I'd say rabicano. Here's a more dramatic horse.


----------



## hisangelonly (Oct 29, 2011)

Yeah the whites in the same places just not as dramatic. And no skunk tail. He isn't registered we always assumed he's just a QH. I thought the white hairs were unique.


----------



## hisangelonly (Oct 29, 2011)

My boys head looks huge in the pic I posted lol. Here's another


----------



## hisangelonly (Oct 29, 2011)

Sorry here it is


----------



## Yogiwick (Sep 30, 2013)

Hmm it looked like he did have a skunk tail, just a glare from the camera I guess. Does he have any white focused towards the tail head?

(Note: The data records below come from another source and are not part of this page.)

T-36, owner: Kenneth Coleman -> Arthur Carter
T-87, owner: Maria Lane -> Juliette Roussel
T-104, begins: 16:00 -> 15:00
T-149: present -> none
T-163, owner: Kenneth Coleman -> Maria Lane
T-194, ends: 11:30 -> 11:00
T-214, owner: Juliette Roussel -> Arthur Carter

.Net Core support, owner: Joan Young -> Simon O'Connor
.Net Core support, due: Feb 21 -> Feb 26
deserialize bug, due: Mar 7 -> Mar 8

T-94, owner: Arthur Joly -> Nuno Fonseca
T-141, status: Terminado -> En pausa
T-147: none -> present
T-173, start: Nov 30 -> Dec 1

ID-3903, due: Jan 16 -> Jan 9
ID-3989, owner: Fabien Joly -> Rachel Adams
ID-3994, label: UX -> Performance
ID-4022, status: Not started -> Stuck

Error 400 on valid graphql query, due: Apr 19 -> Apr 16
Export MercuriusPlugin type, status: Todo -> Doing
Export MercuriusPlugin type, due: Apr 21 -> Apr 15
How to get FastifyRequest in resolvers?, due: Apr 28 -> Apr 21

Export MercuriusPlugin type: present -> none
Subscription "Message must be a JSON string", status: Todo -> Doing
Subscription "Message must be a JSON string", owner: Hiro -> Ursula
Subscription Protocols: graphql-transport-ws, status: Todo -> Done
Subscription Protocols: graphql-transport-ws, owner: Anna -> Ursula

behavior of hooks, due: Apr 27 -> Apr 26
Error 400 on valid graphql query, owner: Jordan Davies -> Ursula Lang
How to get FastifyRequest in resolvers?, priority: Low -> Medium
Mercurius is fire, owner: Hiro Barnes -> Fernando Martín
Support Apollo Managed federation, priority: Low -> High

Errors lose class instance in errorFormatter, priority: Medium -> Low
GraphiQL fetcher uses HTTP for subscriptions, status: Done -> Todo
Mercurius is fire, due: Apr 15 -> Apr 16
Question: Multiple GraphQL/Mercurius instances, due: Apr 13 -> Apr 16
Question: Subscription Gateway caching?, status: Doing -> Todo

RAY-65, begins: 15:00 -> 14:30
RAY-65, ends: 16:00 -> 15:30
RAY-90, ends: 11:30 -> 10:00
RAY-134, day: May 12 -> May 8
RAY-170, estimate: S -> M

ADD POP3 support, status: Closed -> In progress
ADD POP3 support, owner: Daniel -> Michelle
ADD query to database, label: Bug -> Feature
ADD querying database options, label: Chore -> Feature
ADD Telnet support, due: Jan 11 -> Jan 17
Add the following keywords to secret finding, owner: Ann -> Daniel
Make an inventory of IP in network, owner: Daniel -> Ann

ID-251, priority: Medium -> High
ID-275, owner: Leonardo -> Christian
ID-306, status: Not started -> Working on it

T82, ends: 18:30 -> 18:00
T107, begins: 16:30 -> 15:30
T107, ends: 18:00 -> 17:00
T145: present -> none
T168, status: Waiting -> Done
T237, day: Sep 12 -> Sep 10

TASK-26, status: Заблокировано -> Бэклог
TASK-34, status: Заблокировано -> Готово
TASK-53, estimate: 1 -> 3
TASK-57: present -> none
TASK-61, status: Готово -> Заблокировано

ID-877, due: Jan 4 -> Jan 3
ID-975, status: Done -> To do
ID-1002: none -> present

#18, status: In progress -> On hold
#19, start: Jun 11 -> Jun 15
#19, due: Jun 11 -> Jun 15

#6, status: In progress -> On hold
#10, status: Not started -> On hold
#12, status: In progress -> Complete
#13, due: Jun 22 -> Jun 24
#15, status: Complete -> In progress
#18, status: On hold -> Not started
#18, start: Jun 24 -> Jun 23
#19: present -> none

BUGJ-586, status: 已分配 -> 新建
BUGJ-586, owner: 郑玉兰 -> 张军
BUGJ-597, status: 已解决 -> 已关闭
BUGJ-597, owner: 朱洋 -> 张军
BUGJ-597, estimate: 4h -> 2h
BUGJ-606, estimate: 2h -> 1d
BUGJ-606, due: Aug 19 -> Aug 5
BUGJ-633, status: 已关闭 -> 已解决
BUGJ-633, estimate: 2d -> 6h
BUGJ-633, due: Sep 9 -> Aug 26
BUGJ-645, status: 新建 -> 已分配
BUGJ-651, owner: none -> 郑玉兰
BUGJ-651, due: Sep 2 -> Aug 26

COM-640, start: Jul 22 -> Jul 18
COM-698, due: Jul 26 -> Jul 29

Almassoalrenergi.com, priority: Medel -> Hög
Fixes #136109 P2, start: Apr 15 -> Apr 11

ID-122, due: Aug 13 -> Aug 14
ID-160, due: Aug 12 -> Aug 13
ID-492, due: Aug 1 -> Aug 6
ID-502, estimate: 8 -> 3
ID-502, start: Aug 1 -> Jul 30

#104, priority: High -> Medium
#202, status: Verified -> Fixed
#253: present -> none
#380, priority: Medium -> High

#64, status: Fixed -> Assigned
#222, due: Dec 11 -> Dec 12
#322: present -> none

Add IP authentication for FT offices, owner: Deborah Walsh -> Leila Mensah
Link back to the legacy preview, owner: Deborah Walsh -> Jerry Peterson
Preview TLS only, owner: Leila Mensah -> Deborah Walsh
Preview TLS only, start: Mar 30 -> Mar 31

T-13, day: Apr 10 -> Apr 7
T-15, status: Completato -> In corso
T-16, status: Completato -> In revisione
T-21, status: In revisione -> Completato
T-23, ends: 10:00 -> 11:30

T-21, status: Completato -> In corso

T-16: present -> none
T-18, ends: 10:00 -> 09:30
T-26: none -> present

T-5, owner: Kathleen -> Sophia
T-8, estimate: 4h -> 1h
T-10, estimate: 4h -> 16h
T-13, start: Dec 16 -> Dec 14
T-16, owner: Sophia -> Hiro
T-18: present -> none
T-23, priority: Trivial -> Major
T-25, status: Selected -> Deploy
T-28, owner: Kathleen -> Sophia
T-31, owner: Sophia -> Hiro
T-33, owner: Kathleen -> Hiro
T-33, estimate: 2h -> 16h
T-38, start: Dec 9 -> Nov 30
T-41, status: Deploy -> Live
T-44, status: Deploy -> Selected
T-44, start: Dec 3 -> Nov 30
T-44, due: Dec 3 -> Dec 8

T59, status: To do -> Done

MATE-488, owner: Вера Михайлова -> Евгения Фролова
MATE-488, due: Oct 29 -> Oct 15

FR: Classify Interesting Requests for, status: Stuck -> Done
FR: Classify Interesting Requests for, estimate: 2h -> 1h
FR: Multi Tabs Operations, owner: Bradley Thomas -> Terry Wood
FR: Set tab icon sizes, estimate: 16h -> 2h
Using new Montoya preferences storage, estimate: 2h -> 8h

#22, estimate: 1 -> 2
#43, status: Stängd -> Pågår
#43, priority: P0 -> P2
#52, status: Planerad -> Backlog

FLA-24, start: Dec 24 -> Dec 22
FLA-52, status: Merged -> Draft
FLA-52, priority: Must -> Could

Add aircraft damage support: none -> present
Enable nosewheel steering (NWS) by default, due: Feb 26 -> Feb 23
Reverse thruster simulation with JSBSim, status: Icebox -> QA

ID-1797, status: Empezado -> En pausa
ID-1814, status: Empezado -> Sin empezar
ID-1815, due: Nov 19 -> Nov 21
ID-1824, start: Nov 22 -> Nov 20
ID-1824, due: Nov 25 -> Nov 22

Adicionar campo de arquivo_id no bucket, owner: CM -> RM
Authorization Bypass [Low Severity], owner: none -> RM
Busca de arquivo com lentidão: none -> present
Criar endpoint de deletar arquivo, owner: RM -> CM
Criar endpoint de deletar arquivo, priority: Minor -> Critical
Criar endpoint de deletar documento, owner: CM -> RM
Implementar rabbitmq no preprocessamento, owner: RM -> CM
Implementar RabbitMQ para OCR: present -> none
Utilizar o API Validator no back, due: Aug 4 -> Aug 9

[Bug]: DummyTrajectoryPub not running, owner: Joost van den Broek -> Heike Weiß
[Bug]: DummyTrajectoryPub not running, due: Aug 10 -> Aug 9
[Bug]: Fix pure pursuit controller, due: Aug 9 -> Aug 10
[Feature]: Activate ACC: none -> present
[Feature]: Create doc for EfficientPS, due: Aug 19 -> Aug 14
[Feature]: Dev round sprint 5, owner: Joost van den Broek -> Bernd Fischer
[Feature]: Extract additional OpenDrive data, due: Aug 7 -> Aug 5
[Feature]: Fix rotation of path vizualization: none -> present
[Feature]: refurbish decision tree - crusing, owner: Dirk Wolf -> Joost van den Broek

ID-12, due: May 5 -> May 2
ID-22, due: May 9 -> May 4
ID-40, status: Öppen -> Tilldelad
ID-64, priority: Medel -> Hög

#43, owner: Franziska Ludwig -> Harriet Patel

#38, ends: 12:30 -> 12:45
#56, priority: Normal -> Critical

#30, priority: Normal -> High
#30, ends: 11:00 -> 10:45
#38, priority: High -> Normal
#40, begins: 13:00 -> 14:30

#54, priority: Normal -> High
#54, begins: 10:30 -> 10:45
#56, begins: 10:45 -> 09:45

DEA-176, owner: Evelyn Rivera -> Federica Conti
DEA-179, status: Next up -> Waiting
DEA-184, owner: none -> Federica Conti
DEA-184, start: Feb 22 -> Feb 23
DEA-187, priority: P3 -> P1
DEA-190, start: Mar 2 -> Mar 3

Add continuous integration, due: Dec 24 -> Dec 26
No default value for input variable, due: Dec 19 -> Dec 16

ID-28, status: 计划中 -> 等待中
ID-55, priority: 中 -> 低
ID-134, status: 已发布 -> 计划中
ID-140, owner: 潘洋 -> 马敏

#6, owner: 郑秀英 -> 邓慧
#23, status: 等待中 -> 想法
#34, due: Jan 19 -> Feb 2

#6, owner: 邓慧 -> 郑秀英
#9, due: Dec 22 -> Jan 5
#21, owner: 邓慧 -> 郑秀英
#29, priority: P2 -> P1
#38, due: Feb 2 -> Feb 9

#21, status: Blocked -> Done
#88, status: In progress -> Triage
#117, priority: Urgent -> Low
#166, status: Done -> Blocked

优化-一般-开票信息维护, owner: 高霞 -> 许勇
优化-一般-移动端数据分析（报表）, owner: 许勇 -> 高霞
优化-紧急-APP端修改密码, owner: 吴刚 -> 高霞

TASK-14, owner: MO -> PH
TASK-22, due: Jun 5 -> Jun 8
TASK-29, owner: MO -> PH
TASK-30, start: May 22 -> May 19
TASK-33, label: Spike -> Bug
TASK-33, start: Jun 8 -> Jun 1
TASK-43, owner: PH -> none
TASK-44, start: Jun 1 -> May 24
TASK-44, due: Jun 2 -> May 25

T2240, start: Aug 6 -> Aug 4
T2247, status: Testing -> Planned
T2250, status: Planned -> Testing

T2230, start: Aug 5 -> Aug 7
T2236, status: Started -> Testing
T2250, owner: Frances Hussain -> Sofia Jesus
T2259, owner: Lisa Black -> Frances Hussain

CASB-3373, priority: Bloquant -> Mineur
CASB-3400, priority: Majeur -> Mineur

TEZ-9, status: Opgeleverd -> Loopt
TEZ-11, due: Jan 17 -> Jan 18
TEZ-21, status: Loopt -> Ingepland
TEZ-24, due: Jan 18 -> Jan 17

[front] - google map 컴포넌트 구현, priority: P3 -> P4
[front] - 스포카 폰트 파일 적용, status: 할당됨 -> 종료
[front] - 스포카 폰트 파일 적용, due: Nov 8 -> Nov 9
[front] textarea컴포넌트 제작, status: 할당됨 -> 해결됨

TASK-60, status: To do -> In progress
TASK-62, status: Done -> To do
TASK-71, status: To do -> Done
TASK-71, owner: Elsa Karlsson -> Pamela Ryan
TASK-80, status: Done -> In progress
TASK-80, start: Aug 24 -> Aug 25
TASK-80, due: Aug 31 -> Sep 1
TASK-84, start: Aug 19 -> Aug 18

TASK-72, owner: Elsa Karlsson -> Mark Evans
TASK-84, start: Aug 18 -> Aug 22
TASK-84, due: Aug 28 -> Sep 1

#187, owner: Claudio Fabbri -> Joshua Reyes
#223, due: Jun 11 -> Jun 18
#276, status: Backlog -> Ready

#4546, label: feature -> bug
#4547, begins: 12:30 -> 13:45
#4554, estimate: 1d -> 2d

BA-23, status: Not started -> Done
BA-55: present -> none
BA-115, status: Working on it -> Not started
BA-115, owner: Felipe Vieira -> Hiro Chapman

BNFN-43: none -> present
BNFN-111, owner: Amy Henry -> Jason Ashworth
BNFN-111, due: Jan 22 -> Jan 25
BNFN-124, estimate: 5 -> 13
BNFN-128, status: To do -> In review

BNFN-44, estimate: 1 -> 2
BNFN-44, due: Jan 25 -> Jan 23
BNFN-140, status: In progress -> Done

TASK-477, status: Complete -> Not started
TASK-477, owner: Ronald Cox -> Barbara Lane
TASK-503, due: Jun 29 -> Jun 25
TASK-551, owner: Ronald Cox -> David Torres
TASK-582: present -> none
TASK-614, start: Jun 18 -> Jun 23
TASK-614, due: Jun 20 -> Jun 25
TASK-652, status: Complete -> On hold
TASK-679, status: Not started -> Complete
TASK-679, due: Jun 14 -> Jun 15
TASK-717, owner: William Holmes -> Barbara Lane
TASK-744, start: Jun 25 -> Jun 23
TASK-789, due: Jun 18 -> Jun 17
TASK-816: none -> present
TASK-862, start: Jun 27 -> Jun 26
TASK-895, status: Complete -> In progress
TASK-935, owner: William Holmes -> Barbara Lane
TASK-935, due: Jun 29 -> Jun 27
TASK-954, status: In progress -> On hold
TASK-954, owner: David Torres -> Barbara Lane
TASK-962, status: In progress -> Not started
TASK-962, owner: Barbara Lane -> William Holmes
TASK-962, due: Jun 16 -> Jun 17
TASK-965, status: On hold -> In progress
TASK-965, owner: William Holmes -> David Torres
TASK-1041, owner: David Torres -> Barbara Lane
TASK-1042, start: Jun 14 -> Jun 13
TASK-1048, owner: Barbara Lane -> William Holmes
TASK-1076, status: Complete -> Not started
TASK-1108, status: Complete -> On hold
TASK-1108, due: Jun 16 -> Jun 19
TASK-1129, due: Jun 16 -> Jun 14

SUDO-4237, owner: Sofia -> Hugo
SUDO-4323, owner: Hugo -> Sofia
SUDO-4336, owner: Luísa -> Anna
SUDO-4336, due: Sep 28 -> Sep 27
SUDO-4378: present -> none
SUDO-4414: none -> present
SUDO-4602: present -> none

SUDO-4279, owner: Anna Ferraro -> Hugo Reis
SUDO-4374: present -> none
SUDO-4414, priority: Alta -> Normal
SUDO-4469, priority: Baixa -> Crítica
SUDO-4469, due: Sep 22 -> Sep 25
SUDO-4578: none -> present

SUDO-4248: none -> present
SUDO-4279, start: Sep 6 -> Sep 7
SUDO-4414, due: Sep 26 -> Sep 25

Otherwise it could be minimal sabino or maybe even minimal roan. Some horses get "random" white hairs but he seems to have a lot for that, I'd guess it's something more specific. If you really cared you could test.


----------



## hisangelonly (Oct 29, 2011)

Yeah that's a glare. Not really concentrated towards the tail. Just a lot more on his hindquarters than anywhere else.


----------



## Yogiwick (Sep 30, 2013)

Got it. Could still be rabicano but more likely something else than I would think. (That REALLY looked like a skunk tail in the first few pics haha!)


----------



## hisangelonly (Oct 29, 2011)

There was no decent angle in the sun lol. Especially that close. Thank you. He's a gelding so I'm not too worried about testing. Is this common in QHs or more in paints/apps?


----------



## Yogiwick (Sep 30, 2013)

I've known all sorts of horses to have that. I don't know about rabicano in those two breeds, but sabino would be more likely in pintos (as it can cause pinto patterns) I would assume but is very common. He could be another breed as well, I don't know what you have in your area.


----------



## Dehda01 (Jul 25, 2013)

It is not uncommon in both qh and paints.


----------



## Smilie (Oct 4, 2010)

What is his breeding?
Appaloosas can roan like that, but also then have other App Characteristics, like mottled skin, stripped hooves, sclera


----------



## hisangelonly (Oct 29, 2011)

I'm not sure. Some kind of stock horse. I always just assumed he was QH


----------